◆ Instructions for the task ◆
Without the pictures, retype each line below exactly as it stands.

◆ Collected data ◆
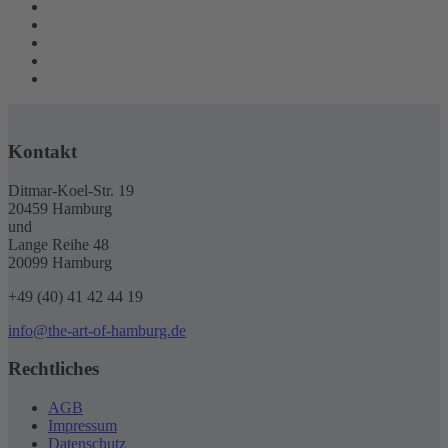
Kontakt
Ditmar-Koel-Str. 19
20459 Hamburg
und
Lange Reihe 48
20099 Hamburg
+49 (40) 41 42 44 19
info@the-art-of-hamburg.de
Rechtliches
AGB
Impressum
Datenschutz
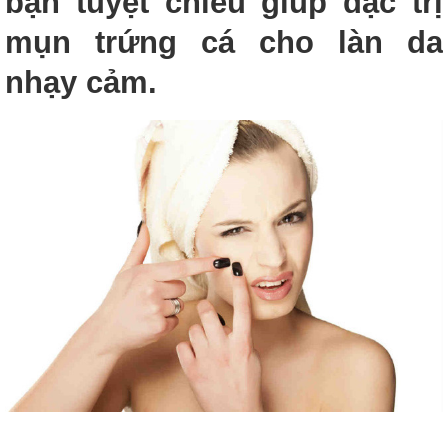
bạn tuyệt chiêu giúp đặc trị
mụn trứng cá cho làn da
nhạy cảm.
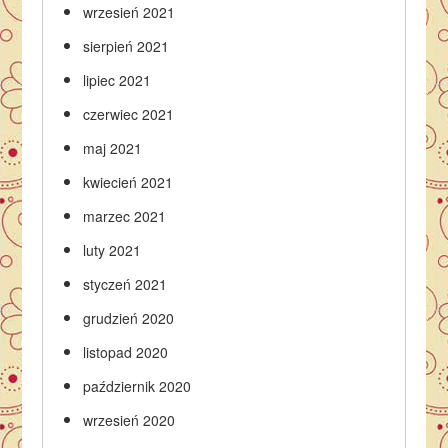
wrzesień 2021
sierpień 2021
lipiec 2021
czerwiec 2021
maj 2021
kwiecień 2021
marzec 2021
luty 2021
styczeń 2021
grudzień 2020
listopad 2020
październik 2020
wrzesień 2020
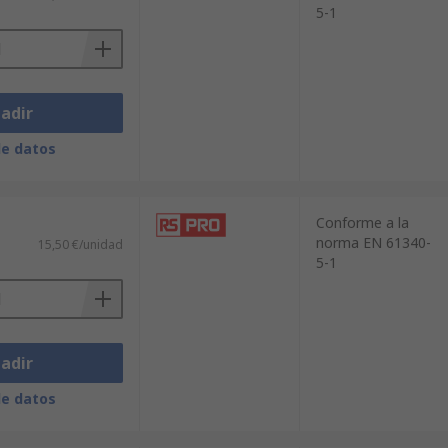
5-1
adir
de datos
Conforme a la
norma EN 61340-
15,50 €/unidad
5-1
adir
de datos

◆ Solution to the problem ◆
Kontakt
Ditmar-Koel-Str. 19
20459 Hamburg
und
Lange Reihe 48
20099 Hamburg
+49 (40) 41 42 44 19
info@the-art-of-hamburg.de
Rechtliches
AGB
Impressum
Datenschutz
bạn tuyệt chiêu giúp đặc trị
mụn trứng cá cho làn da
nhạy cảm.
wrzesień 2021
sierpień 2021
lipiec 2021
czerwiec 2021
maj 2021
kwiecień 2021
marzec 2021
luty 2021
styczeń 2021
grudzień 2020
listopad 2020
październik 2020
wrzesień 2020
5-1
adir
de datos
Conforme a la
norma EN 61340-
15,50 €/unidad
5-1
adir
de datos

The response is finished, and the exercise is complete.